Uns ist es jedenfalls mit einem Umweg in östliche Richtung gelungen den richtigen Weg mit der rot/weiß/roten Markeirung kurz vor der „Karlshütte zu finden.
Die zweite gelbe Markierung konnte erst am anderen Ende des Waldstückes ausgemacht werden. Diese war so hilfreich/geistreich am Waldrand aufgestellt, dass diese nur einfach den Weg aus den Wald hinaus wies oder vielleicht am ehesten Richtung Obergänserndorf.
Dieser Wegweiser wäre hilfreicher an der gegenüber liegenden Straßenseite anzubringen, um den weiteren Verlauf Richtung Höchberg leichter zu finden.

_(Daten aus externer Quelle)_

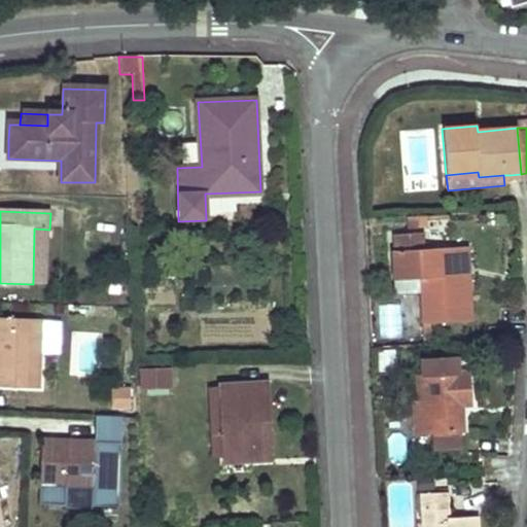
[(34,229),(33,284),(48,285),(49,230),(34,229)]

Eingeborene, welche die Gegend, wie ihre Westentasche kennen, benötigen vielleicht auch diese Markierungen nicht, da es für ihnen selbstverständlich ist den Weg so zu laufen. Speziell bei Gruppen mit unterschiedlicher Geschwindigkeit der Teilnehmer wird das eine Herausforderung - vor allem dann, wenn der Führer diesen Abschnitt noch nicht gegangen ist.
Es wird ersucht die Verbesserungsvorschläge weiterzuleiten und vielen Dank für die Übermittlung der Fotos.
Mit freundlichen Grüßen
und einem BUEN CAMINO an alle PEREGRINOS
Andreas und Maria TÜRK
Frieden ist jeder Schritt.
Die strahlend rote Sonne ist mein Herz.
Jede Blüte lächelt mit mir.
Wie grün , wie frisch alles ist, was wächst.
Wie kühl der Wind weht.
Frieden ist jeder Schritt.
Er verwandelt den endlosen Pfad in Freude.